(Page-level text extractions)
________________________
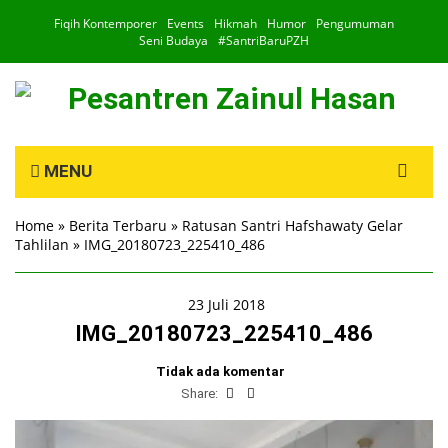
Fiqih Kontemporer
Events
Hikmah
Humor
Pengumuman
Seni Budaya
#SantriBaruPZH
Search
MENU
for:
Home
»
Berita Terbaru
»
Ratusan Santri Hafshawaty Gelar
Tahlilan
»
IMG_20180723_225410_486
23 Juli 2018
IMG_20180723_225410_486
Tidak ada komentar
Share:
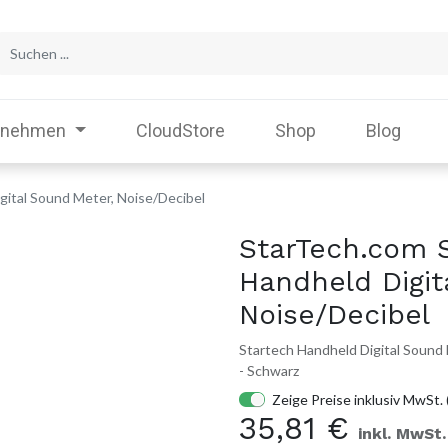
rnehmen
CloudStore
Shop
Blog
gital Sound Meter, Noise/Decibel
StarTech.com 
Handheld Digit
Noise/Decibel
Startech Handheld Digital Sound 
- Schwarz
Zeige Preise inklusiv MwSt. 
35,81
€
inkl. MwSt.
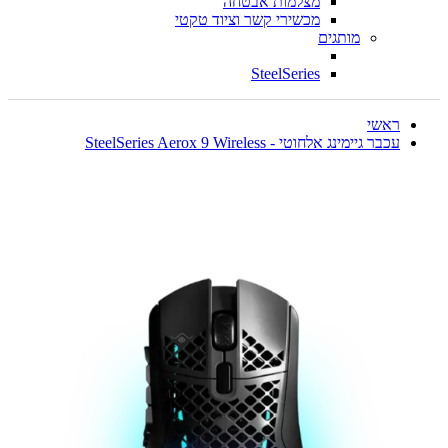
מצלמות אבטחה
מכשירי קשר וציוד טקטי
מותגים
SteelSeries
ראשי
עכבר גיימינג אלחוטי - SteelSeries Aerox 9 Wireless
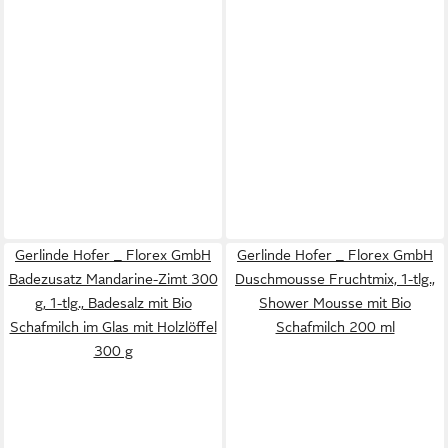
Gerlinde Hofer _ Florex GmbH
Gerlinde Hofer _ Florex GmbH
Badezusatz Mandarine-Zimt 300
Duschmousse Fruchtmix, 1-tlg.,
g, 1-tlg., Badesalz mit Bio
Shower Mousse mit Bio
Schafmilch im Glas mit Holzlöffel
Schafmilch 200 ml
300 g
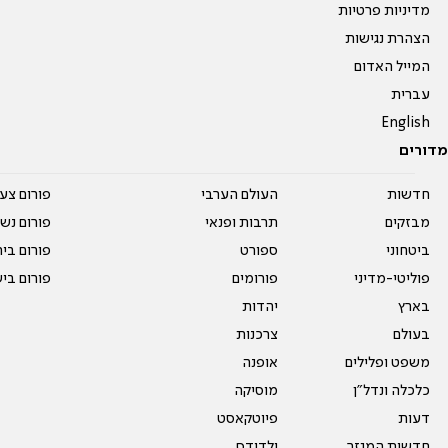
מדיניות פרטיות
הצהרת נגישות
המייל האדום
עברית
English
מדורים
חדשות
העולם הערבי
פורום צע
מבזקים
תרבות ופנאי
פורום נשו
ביטחוני
ספורט
פורום בי
פוליטי-מדיני
פורומים
פורום בי
בארץ
יהדות
בעולם
צרכנות
משפט ופלילים
אופנה
כלכלה ונדל"ן
מוסיקה
דעות
פיוטקאסט
חדשות המגזר
ילדודס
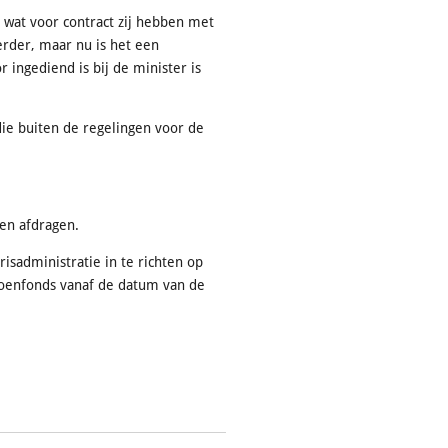
 wat voor contract zij hebben met
der, maar nu is het een
 ingediend is bij de minister is
ie buiten de regelingen voor de
en afdragen.
sadministratie in te richten op
ioenfonds vanaf de datum van de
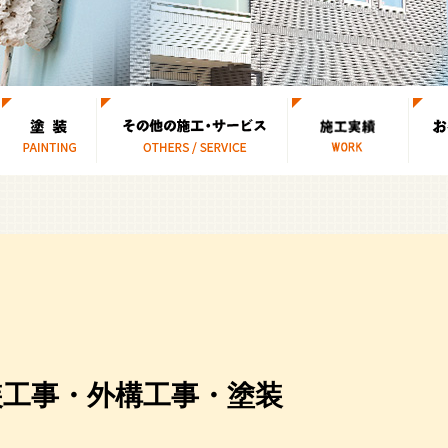
物置の組み立て・設置
足場・その他
内装工事・外構工事・塗装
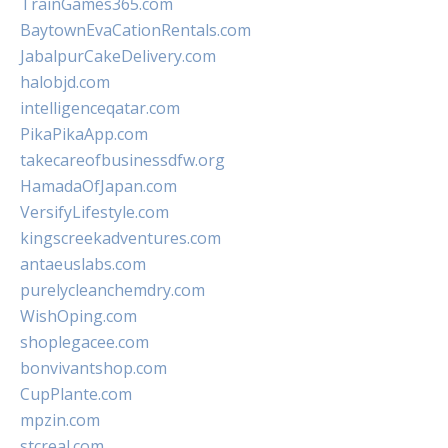
TrainGames365.com
BaytownEvaCationRentals.com
JabalpurCakeDelivery.com
halobjd.com
intelligenceqatar.com
PikaPikaApp.com
takecareofbusinessdfw.org
HamadaOfJapan.com
VersifyLifestyle.com
kingscreekadventures.com
antaeuslabs.com
purelycleanchemdry.com
WishOping.com
shoplegacee.com
bonvivantshop.com
CupPlante.com
mpzin.com
stcreal.com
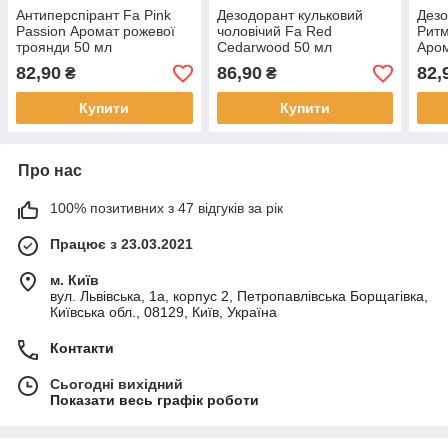
Антиперспірант Fa Pink
Дезодорант кульковий
Дезо
Passion Аромат рожевої
чоловічий Fa Red
Ритм
троянди 50 мл
Cedarwood 50 мл
Аром
ілан
82,90
86,90
82,
₴
₴
Купити
Купити
Про нас
100% позитивних з 47 відгуків за рік
Працює з 23.03.2021
м. Київ
вул. Львівська, 1а, корпус 2, Петропавлівська Борщагівка,
Київська обл., 08129, Київ, Україна
Контакти
Сьогодні вихідний
Показати весь графік роботи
________________________
* Task objective *
Leave out every picture, and copy exactly the lines above starting at the one holding "VersifyLifestyle.com" and ending at the one holding "Сьогодні вихідний", no more and no less.

* Solution to this problem *
VersifyLifestyle.com
kingscreekadventures.com
antaeuslabs.com
purelycleanchemdry.com
WishOping.com
shoplegacee.com
bonvivantshop.com
CupPlante.com
mpzin.com
stcreal.com
Антиперспірант Fa Pink
Дезодорант кульковий
Дезо
Passion Аромат рожевої
чоловічий Fa Red
Ритм
троянди 50 мл
Cedarwood 50 мл
Аром
ілан
82,90
86,90
82,
₴
₴
Купити
Купити
Про нас
100% позитивних з 47 відгуків за рік
Працює з 23.03.2021
м. Київ
вул. Львівська, 1а, корпус 2, Петропавлівська Борщагівка,
Київська обл., 08129, Київ, Україна
Контакти
Сьогодні вихідний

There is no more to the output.